La compagnie aérienne nationale Air Côte d’Ivoire a annoncé avoir été victime d’un incident de cybersécurité dans la nuit du dimanche 8 février 2026, aux environs de 2 heures du matin. Selon un communiqué publié le 20 février à 21h30, l’attaque a affecté une partie de son système d’information et impliqué l’extraction illégale de fichiers contenant des données.
Dès la détection de l’incident, les équipes techniques ont activé le plan de continuité d’activités, permettant d’assurer la poursuite régulière des vols et des opérations de la compagnie, sans interruption.
Conformément à la réglementation en vigueur, Air Côte d’Ivoire a notifié l’incident à l’Agence Nationale de la Sécurité des Systèmes d’Information (ANSSI-CI) ainsi qu’à l’Autorité de Régulation des Télécommunications de Côte d’Ivoire (ARTCI).
Une plainte a également été déposée auprès de la Plateforme de Lutte contre la Cybercriminalité (PLCC).
Par ailleurs, des investigations sont en cours avec l’appui du Côte d’Ivoire Computer Emergency Response Team (CI-CERT) et d’experts internationaux.

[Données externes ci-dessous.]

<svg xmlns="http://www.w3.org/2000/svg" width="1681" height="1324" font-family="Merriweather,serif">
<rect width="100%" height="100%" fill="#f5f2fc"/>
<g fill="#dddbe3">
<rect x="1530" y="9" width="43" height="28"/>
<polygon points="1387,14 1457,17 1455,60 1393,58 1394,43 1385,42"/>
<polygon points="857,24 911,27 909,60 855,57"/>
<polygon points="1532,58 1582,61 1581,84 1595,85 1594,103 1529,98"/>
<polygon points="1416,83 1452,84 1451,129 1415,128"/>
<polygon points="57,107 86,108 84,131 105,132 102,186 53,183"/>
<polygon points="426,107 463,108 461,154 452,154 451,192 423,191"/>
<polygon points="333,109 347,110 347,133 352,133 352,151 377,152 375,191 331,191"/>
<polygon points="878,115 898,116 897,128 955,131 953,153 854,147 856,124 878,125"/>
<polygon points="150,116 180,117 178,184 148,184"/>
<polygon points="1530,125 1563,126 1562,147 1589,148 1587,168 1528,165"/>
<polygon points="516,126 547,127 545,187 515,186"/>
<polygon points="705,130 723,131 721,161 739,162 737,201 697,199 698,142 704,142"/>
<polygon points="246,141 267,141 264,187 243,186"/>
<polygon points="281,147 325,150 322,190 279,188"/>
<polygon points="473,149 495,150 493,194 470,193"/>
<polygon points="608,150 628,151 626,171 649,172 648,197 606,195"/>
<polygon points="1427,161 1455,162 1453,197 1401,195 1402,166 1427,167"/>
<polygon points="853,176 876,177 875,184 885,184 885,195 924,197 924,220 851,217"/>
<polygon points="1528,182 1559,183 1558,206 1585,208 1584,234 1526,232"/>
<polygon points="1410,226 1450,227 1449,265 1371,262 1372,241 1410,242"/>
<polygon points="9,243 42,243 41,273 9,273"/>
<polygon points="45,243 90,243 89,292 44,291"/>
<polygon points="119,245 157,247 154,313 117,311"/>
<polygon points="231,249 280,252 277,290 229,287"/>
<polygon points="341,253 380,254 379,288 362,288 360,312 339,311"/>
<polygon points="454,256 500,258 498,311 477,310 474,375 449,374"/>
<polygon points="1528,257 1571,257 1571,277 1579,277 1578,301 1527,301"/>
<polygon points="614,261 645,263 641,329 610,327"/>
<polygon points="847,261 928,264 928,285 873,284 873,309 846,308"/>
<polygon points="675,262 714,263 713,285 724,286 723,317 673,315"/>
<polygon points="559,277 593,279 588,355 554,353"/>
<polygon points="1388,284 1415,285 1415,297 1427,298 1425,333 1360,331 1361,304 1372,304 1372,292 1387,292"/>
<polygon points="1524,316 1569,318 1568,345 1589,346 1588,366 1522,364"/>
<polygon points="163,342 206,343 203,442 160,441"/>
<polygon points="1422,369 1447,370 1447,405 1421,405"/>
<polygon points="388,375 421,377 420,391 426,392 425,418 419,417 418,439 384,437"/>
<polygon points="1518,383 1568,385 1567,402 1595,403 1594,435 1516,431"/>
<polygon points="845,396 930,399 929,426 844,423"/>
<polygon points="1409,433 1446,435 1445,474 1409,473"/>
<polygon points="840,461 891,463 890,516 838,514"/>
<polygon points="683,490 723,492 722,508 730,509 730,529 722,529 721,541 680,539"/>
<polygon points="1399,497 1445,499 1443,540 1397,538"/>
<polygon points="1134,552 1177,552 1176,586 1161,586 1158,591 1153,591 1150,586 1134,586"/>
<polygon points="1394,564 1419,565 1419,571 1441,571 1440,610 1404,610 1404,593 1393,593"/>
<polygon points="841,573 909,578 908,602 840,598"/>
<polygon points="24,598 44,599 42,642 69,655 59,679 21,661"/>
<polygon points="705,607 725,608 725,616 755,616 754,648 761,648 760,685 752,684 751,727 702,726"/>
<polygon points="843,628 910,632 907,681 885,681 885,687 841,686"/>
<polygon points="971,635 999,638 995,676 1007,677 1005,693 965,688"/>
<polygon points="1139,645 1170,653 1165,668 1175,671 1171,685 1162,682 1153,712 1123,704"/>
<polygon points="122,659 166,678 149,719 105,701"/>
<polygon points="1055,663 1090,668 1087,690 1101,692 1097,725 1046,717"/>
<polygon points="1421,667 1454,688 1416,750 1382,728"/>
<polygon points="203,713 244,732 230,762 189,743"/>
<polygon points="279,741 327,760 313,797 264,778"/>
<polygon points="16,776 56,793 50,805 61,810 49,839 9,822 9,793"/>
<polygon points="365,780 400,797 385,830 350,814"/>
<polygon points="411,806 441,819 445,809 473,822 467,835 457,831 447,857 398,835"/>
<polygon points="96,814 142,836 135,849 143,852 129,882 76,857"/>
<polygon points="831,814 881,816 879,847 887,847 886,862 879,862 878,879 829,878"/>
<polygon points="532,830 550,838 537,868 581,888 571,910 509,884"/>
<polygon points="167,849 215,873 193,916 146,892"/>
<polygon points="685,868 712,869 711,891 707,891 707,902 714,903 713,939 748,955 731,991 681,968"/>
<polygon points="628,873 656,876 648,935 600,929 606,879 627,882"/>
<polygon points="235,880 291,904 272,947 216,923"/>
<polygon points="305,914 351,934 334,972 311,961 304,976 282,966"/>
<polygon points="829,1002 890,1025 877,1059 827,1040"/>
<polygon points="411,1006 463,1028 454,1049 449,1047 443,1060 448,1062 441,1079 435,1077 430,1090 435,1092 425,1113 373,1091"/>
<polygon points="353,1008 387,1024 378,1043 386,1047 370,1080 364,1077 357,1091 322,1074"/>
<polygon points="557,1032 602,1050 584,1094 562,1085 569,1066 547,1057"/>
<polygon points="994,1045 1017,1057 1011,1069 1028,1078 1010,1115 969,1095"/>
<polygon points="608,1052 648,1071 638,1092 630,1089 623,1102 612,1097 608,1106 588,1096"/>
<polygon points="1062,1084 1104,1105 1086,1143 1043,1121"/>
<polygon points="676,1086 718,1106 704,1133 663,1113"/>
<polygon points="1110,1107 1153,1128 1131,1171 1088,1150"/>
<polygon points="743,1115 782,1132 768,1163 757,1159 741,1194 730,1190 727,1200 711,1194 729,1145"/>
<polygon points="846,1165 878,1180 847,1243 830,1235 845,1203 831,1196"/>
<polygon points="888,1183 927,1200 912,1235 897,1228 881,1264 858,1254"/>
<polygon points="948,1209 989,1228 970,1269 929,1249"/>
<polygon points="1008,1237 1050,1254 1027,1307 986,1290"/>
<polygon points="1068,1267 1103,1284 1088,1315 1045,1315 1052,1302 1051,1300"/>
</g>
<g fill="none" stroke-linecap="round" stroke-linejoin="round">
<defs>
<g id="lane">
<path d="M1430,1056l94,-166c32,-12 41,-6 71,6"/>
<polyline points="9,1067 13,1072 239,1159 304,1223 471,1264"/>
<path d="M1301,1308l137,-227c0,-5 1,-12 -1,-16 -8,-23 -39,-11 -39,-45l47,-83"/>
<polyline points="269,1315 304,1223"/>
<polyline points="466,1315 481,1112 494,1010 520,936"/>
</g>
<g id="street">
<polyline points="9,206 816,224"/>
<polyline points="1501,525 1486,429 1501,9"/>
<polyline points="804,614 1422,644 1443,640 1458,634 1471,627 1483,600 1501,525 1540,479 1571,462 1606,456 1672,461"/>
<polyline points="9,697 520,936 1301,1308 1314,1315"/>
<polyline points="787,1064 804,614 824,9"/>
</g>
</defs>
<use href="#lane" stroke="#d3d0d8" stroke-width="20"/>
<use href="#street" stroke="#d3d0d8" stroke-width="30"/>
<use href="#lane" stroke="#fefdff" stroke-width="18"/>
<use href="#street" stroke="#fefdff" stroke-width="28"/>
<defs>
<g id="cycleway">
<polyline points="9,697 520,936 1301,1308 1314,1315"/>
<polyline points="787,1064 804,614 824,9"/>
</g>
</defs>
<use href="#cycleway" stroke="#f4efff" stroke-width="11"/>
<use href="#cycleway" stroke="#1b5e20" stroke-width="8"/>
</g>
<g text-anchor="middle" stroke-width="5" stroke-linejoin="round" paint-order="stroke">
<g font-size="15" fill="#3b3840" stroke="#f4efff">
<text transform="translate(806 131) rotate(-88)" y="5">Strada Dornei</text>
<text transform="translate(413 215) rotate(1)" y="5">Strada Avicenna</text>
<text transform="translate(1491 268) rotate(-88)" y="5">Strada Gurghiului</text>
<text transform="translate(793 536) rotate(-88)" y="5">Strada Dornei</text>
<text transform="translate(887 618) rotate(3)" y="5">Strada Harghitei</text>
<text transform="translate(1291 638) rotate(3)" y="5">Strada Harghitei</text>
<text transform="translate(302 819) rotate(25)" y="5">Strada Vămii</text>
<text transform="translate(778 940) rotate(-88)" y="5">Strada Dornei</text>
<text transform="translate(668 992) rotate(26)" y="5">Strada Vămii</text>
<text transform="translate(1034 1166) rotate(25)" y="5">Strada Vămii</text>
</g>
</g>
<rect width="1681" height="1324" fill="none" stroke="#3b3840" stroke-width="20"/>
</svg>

L’objectif est de circonscrire l’incident, d’en déterminer l’origine ainsi que l’ampleur de la violation, et de renforcer la sécurité de l’environnement informatique de la compagnie.
Air Côte d’Ivoire indique être consciente des risques potentiels qu’une fuite de données pourrait entraîner pour ses passagers, ses prestataires et ses employés. La compagnie affirme collaborer étroitement avec les autorités compétentes afin d’en limiter les conséquences.
La direction générale rassure par ailleurs l’opinion publique sur le maintien du programme de vols et la continuité de l’exploitation, dans le respect des standards internationaux de sécurité.
L’enquête se poursuit afin d’établir les circonstances précises de cet incident et d’évaluer l’impact réel sur les systèmes concernés.
ANALYSE D’UN EXPERT
L’incident de cybersécurité déclaré par Air Côte d’Ivoire dépasse le simple cadre d’un fait divers technologique. Il met en lumière une réalité croissante : les entreprises stratégiques africaines deviennent des cibles prioritaires des cybercriminels.
Une attaque typique des menaces modernes
Selon le communiqué, il s’agit d’une extraction illégale de fichiers contenant des données. Cela correspond généralement à :
- Une compromission interne via phishing ciblé
- Une exploitation de vulnérabilité non patchée
- Un accès non autorisé via identifiants compromis
- Ou une intrusion dans l’infrastructure cloud
Le fait que les vols n’aient pas été interrompus indique que les systèmes critiques opérationnels (OPS) étaient probablement segmentés du système d’information administratif — une bonne pratique en cybersécurité.
Le test réel du plan de continuité
L’activation rapide du plan de continuité d’activités (PCA) est un signal positif.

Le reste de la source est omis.